Type of shielding for twisted cable used in my circuit

Thread Starter

Kirti Sharma

Joined Jun 8, 2016
10
I am building a circuit in which an analog signal ( sine wave) of around 25 mV leaves the main pcb board to a second module pcb through an HDMI cable. Inside the HDMI cable, I am using one of the twisted pair for my signal. One wire of the twisted pair carries the signal on its outgoing path from main pcb to module pcb, and the other wire of the twisted pair carries the signal on its incoming path from module pcb to main pcb. On the module I have an unknown Impedance which I want to measure. The 25mV signal of a known frequency is generated by an IC on the main board. It then passes through the unknown impedance on the module pcb and returns back to the IC on the main board which then calculates the Impedance. I want to measure the impedance for a range of frequency from 100 Hz to 100 KHz.

## SUPPLIED INFORMATION

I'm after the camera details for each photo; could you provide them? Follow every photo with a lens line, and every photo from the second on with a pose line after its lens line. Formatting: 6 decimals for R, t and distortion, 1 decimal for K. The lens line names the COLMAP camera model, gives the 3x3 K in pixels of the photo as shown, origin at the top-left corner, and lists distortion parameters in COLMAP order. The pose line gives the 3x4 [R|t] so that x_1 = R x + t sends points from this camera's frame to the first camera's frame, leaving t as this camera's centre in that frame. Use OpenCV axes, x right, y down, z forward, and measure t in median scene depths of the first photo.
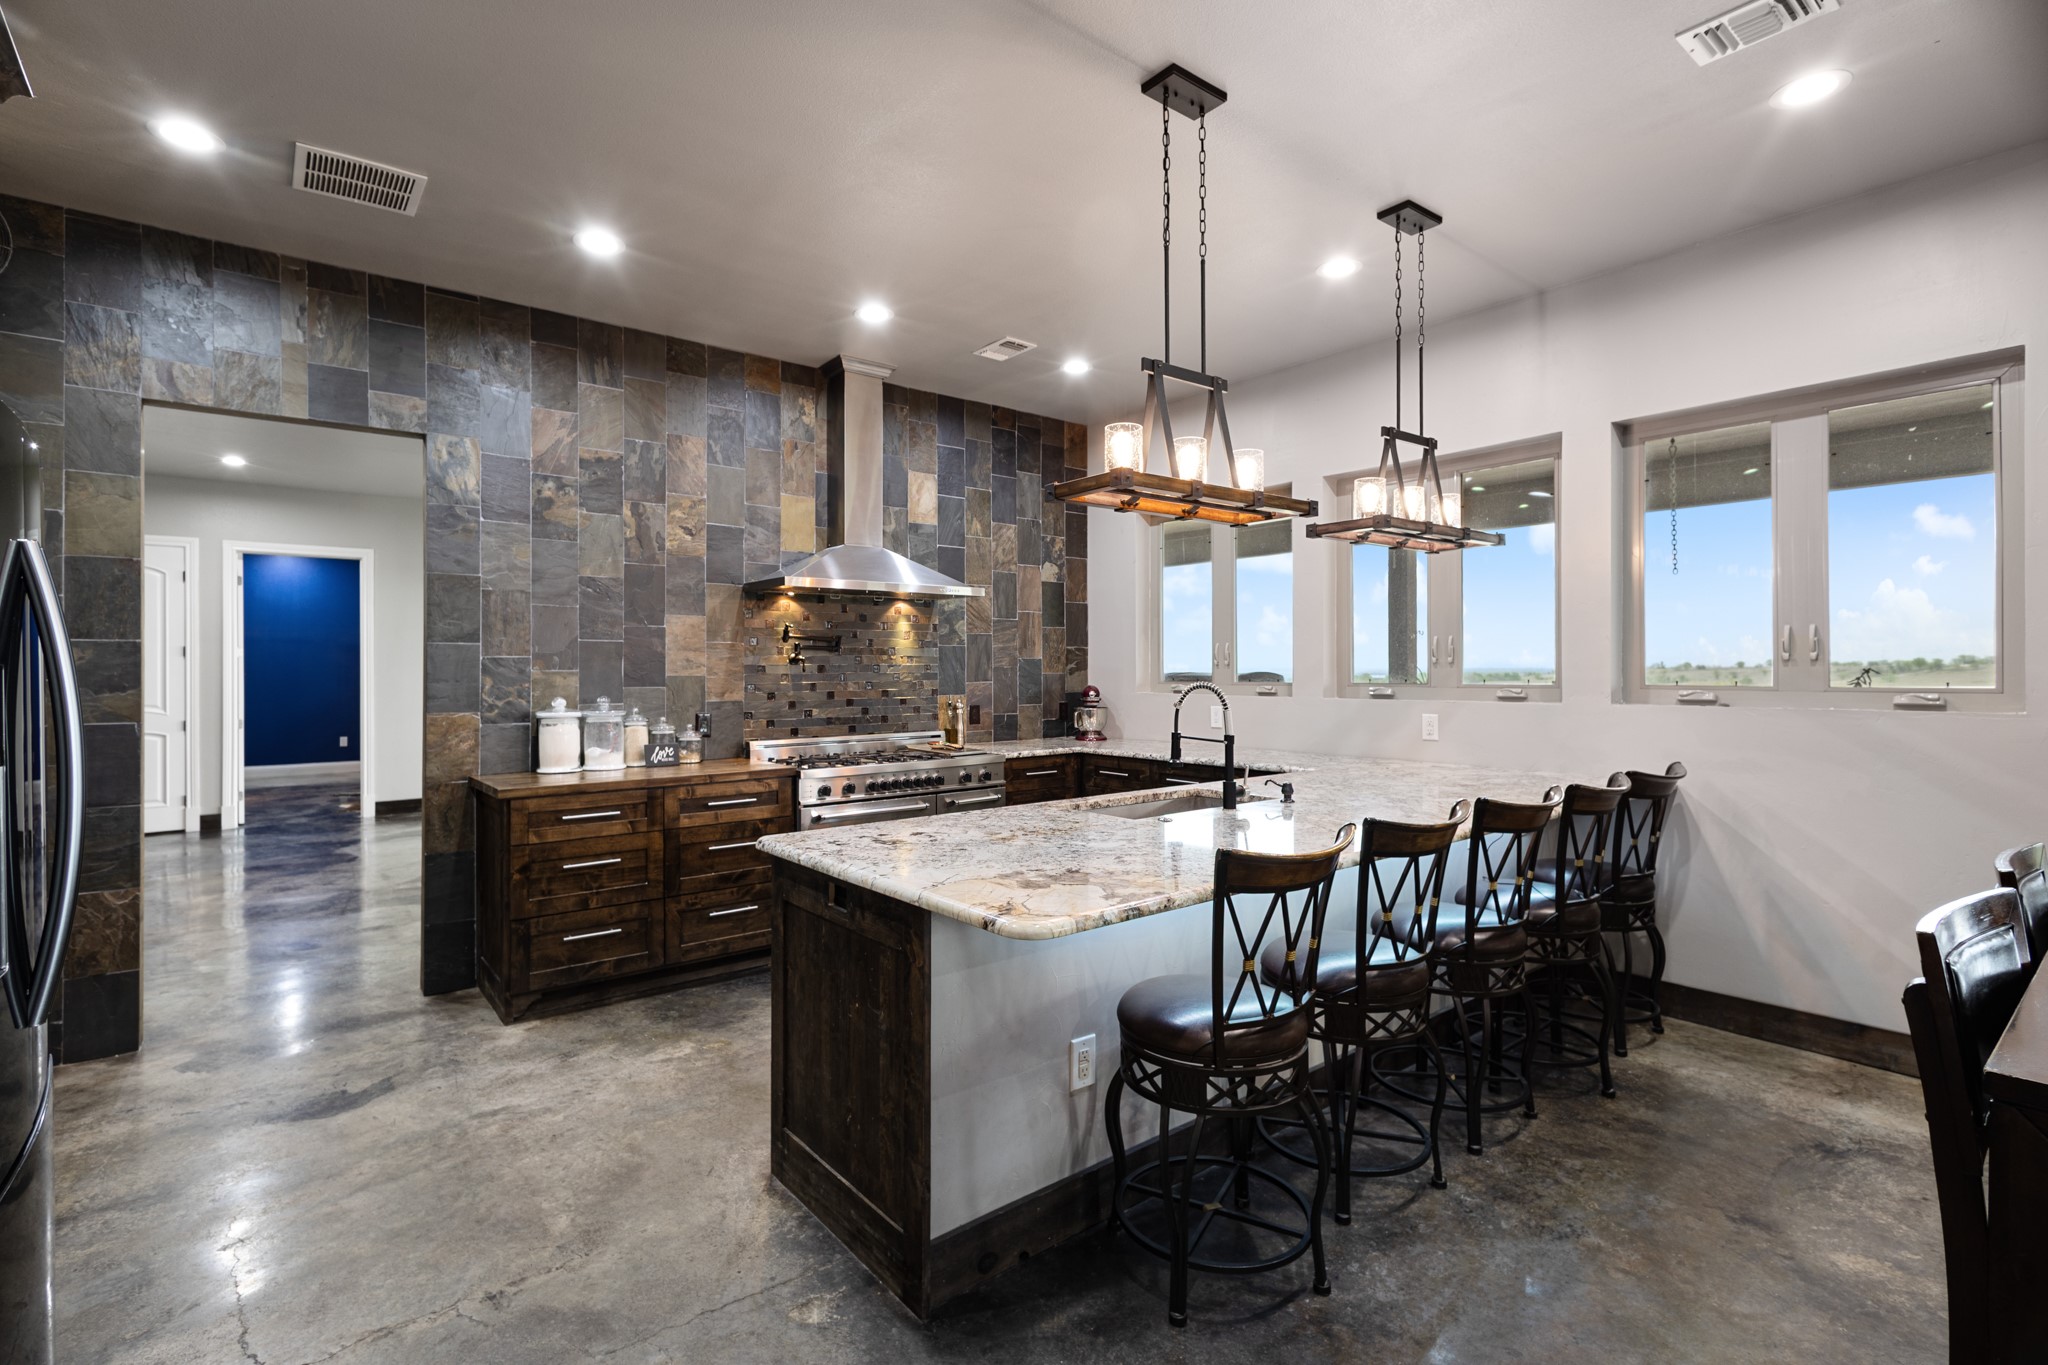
lens RADIAL K [[941.4, 0, 1023.1], [0, 941.4, 685.9], [0, 0, 1]] dist [0.009130, 0.000377]
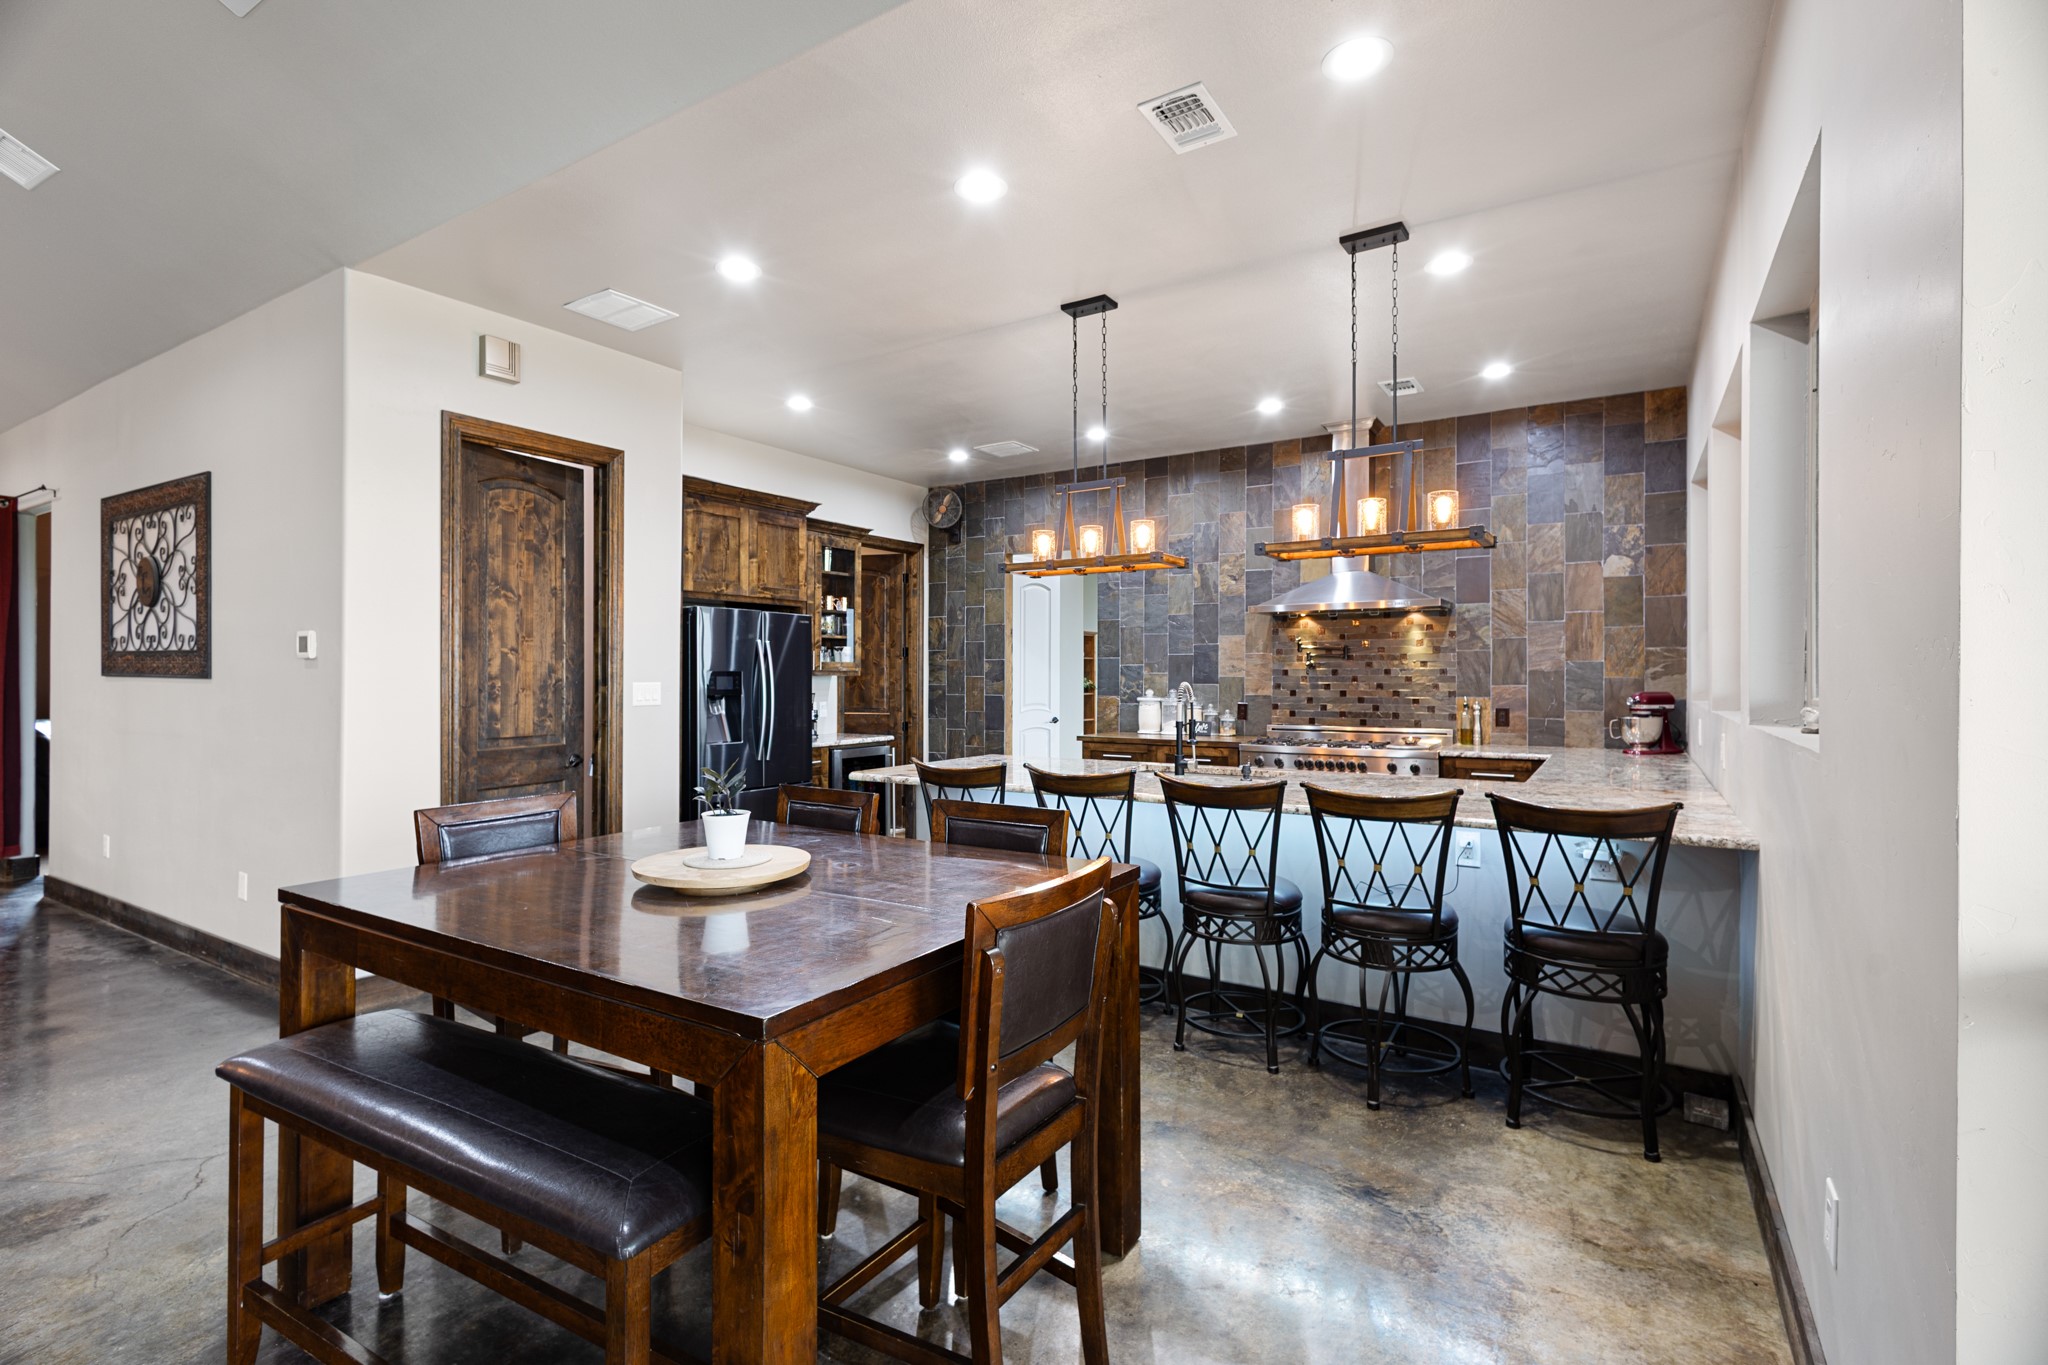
lens RADIAL K [[941.4, 0, 1023.1], [0, 941.4, 685.9], [0, 0, 1]] dist [0.009130, 0.000377]
pose [[0.330579, 0.014634, -0.943665, 0.814500], [-0.019051, 0.999780, 0.008830, -0.002968], [0.943586, 0.015059, 0.330785, 0.188822]]
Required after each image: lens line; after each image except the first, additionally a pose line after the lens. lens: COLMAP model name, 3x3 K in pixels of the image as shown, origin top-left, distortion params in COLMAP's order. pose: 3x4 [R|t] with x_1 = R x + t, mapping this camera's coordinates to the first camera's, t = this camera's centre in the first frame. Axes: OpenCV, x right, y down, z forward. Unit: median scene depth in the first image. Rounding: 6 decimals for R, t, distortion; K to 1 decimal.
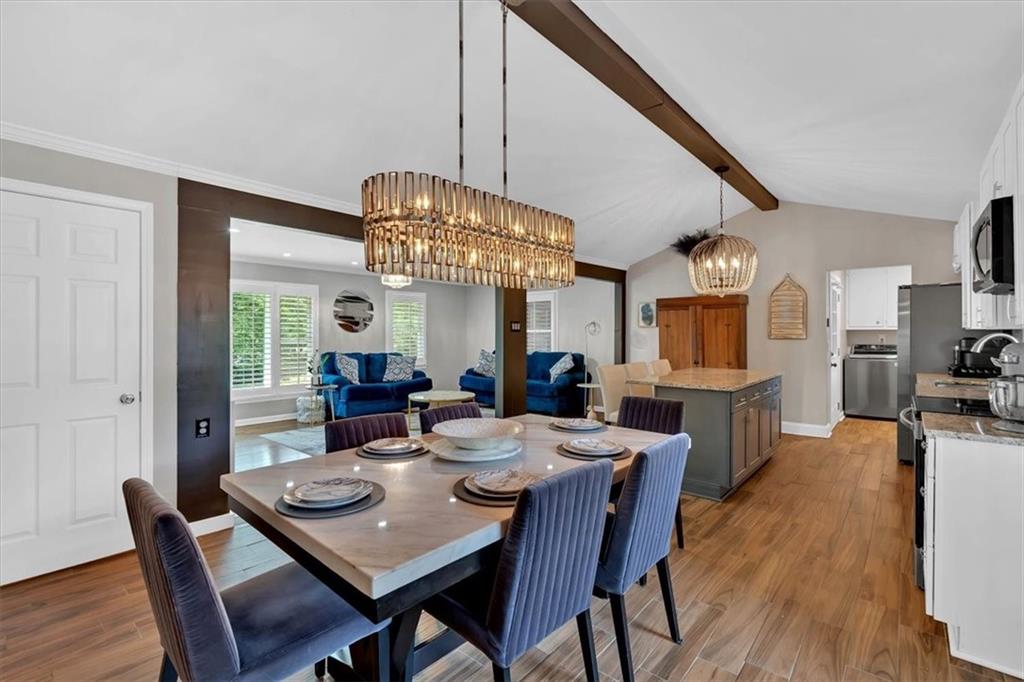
lens RADIAL K [[465.8, 0, 513.9], [0, 465.8, 340.9], [0, 0, 1]] dist [-0.010123, 0.000231]
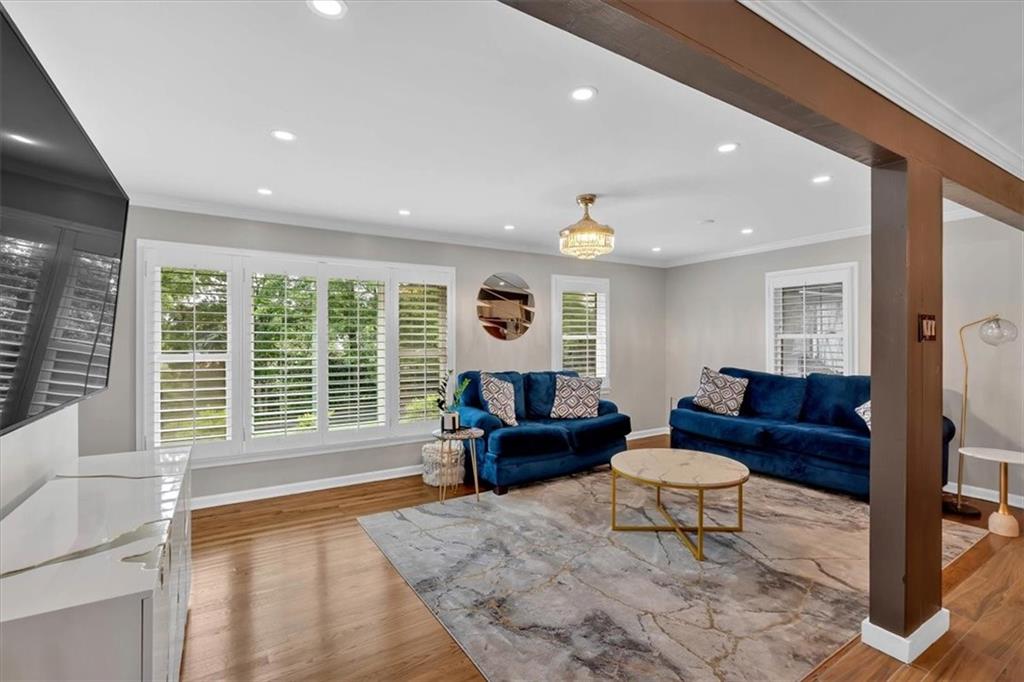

## TASKS FOR THIS EXERCISE
1. Set down the part of the forum post on twisted-cable shielding that opens with the words containing "Joined Jun 8, 2016" and closes with "to 100 KHz.".
2. List every distinct quantity stated with a unit of measure in the forum post on twisted-cable shielding.

## ANSWERS TO THE EXERCISES
1.
Joined Jun 8, 2016
10
I am building a circuit in which an analog signal ( sine wave) of around 25 mV leaves the main pcb board to a second module pcb through an HDMI cable. Inside the HDMI cable, I am using one of the twisted pair for my signal. One wire of the twisted pair carries the signal on its outgoing path from main pcb to module pcb, and the other wire of the twisted pair carries the signal on its incoming path from module pcb to main pcb. On the module I have an unknown Impedance which I want to measure. The 25mV signal of a known frequency is generated by an IC on the main board. It then passes through the unknown impedance on the module pcb and returns back to the IC on the main board which then calculates the Impedance. I want to measure the impedance for a range of frequency from 100 Hz to 100 KHz.

2.
- 25 mV
- 100 Hz
- 100 KHz